Het pocketboek kwam met de trein. Uitgeverij A.W. Bruna startte omstreeks 1890 de reeks ‘Voor den coupé’. Vijfentwintig jaar later waren er twee en half miljoen boeken van verkocht. De Duitse uitgeverij Reclam plaatste in 1912 de eerste boekenautomaat in de stations waar de lezers/reizigers voor twintig pfennig een exemplaar uit de ‘Universal Bibliothek’ konden kopen. Vijf jaar later staan er in Duitsland tweeduizend van die automaten. Dat die, weer vijf jaar later, nog steeds in gebruik waren, kan ik mij niet voorstellen. Door de hyperinflatie was de prijs voor een UB-boekje opgelopen tot 330 miljard Reichsmark.

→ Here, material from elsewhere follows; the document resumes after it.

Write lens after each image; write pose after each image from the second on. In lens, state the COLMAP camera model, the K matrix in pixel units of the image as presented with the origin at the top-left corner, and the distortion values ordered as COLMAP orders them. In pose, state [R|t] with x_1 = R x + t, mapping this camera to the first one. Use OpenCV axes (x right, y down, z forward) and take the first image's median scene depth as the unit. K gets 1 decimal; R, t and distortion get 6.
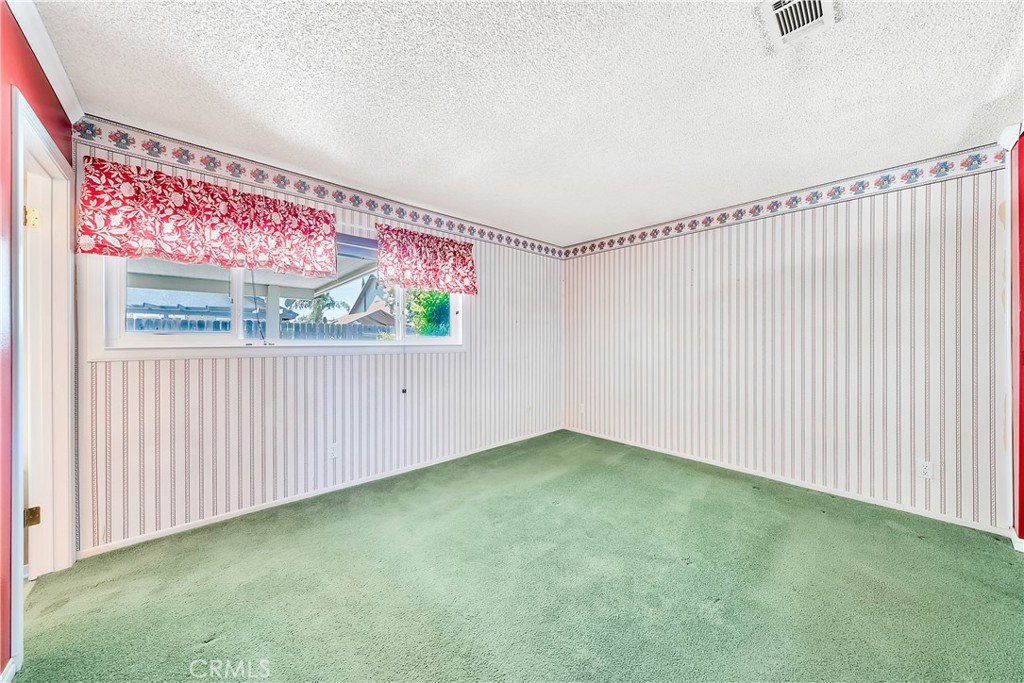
lens RADIAL K [[355.3, 0, 507.7], [0, 355.3, 339.9], [0, 0, 1]] dist [-0.001983, -0.000017]
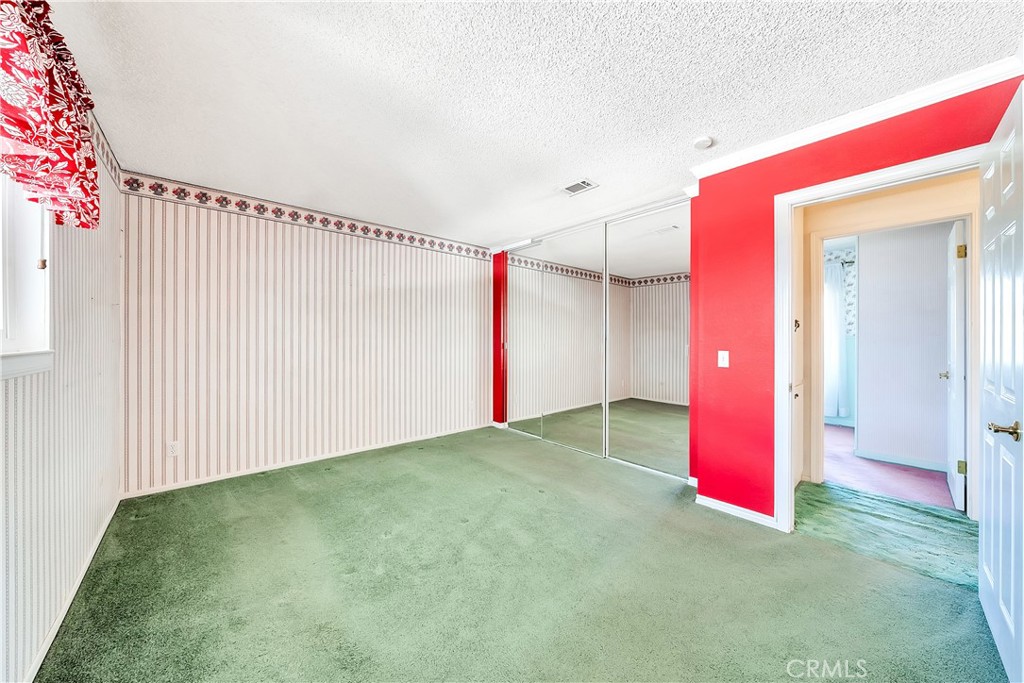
lens RADIAL K [[355.3, 0, 507.6], [0, 355.3, 340.2], [0, 0, 1]] dist [-0.001983, -0.000017]
pose [[0.013553, -0.001747, 0.999907, -0.583721], [0.002013, 0.999996, 0.001720, 0.006217], [-0.999906, 0.001989, 0.013556, 0.603684]]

Enge bladspiegel; ingenaaide bindwijze; zakformaat; klein lettertype; aantrekkelijk omslag; relatief grote tekst- en soms illustratieomvang; houthoudend, grof, machineglad en wit-grijs papier; reeksverband; moderne, industriële vervaardiging; grote oplage; lage prijs, dat zijn de kenmerken die het pocketboek definiëren. Mijn favoriete reeks is de Collection Nelson die tussen 1910 en 1940 in Parijs, Londen, Edinburgh en New York verscheen. Boekjes van 11,5 bij 16,5 centimeter met een harde kaft en gedrukt op papier dat aan Bijbelpapier doet denken, maar onder de naam India paper bekend staat. Boekjes die openvallen op je hand en dat dan Victor Hugo (1802 – 1885) tot je spreekt: Tous ces jours passeront ; ils passeront en foule / Sur la face des mers, sur la face des monts, / Sur les fleuves d’argent, sur les forêts où roule / Comme un hymne confus des morts que nous aimons.

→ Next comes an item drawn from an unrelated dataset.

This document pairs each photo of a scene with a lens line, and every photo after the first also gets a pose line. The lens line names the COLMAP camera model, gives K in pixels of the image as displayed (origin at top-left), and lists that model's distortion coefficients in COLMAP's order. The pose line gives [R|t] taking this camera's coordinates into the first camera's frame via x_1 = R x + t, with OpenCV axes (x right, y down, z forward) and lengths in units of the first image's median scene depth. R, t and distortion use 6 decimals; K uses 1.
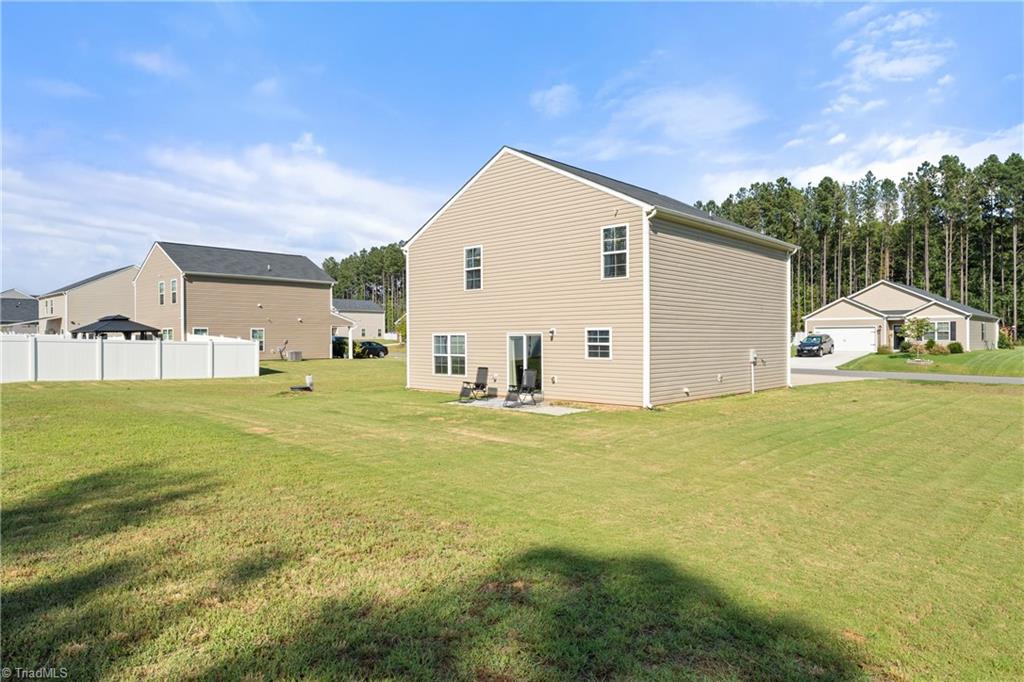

In de jaren tachtig speelde ik een bescheiden rol in het boekenvak. Ik bezocht de regionale inkoopbeurzen waar zelfstandige boekhandelaren en de kleinere uitgeverijen elkaar ontmoetten. De deals die er echt toe deden, werden ergens anders gesloten. Ik zat met mijn tafel naast Maarten Muntinga, een jonge uitgever die een nieuwe pocketreeks was gestart onder de naam Rainbow. Op de rug van de paperbacks was de regenboog in een kwart cirkel te zien. Ik moest jaloers toekijken hoe hij zijn producten, soms met boekenmolens tegelijk, sleet aan winkeliers die mijn aanbieding hoegenaamd geen blik waardig keurden. Het huis waar ik voor werkte ging begin jaren negentig roemloos over in handen van een uitgever in het Zuiden van het land. Maarten Muntinga wist het nog tot 2012 uit te zingen. Hij verklaarde zijn faillissement uit de crisis en de opkomst van de e-reader.

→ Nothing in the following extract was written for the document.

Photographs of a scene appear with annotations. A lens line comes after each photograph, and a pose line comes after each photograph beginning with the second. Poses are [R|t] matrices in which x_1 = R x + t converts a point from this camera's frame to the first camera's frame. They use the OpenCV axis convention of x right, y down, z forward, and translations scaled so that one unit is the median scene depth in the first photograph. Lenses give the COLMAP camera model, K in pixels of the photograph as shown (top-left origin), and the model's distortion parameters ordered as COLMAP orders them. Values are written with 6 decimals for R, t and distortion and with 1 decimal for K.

Ik zat in de trein met collega Van de Berg. Zij studeert voor haar master leraar Nederlands aan de Universiteit van Amsterdam en vertelt over haar bezoek aan het Multatuli Museum aan de Korsjespoortsteeg in Amsterdam. De excursie naar het geboortehuis van de schrijver van Max Havelaar was georganiseerd voor alle Amsterdamse studenten Nederlandse taal- en letterkunde en hun hoogleraren Johan Koppenol en Jacqueline Bel, en die waren er dan ook alle vijf. Dit academisch jaar zal er één Neerlandicus afstuderen aan de Amsterdamse universiteiten. Eén.
In de AKO-boekwinkel van Amsterdam Centraal zie ik het vertrouwde Rainbowlogo terug. Het is afgedrukt op Een boek vol taalfouten. Auteur Friederike de Raat schrijft in het voorwoord dat het boek bedoeld is voor mensen die graag goed Nederlands schrijven, of ze nu ambtenaar, docent, student, hoogleraar of journalist zijn.
Kort na het faillissement maakte Rainbow een doorstart in samenwerking met uitgeverij de Harmonie. In 2016 nam Maarten Muntinga afscheid van het boekenvak. In een interview met De Telegraaf keek hij terug op zijn jaren tussen de boeken: het aantal uren dat mensen lezen, is gehalveerd. Dat zie bijvoorbeeld goed als je met de trein reist. Wie leest daar nog een boek? Een enkeling bladert in de krant. De rest kijkt op zijn smartphone, checkt zijn mail of doet een spelletje.
Een boek vol taalfouten is de 1328ste titel in de Rainbow pocketreeks. Handig voor op je bureau, grappig om cadeau te geven en fijn wanneer je erachter komt dat je het altijd al goed deed.
Zodat we goed Nederlands kunnen schrijven als de laatste moedertaaldocent de school verlaten heeft.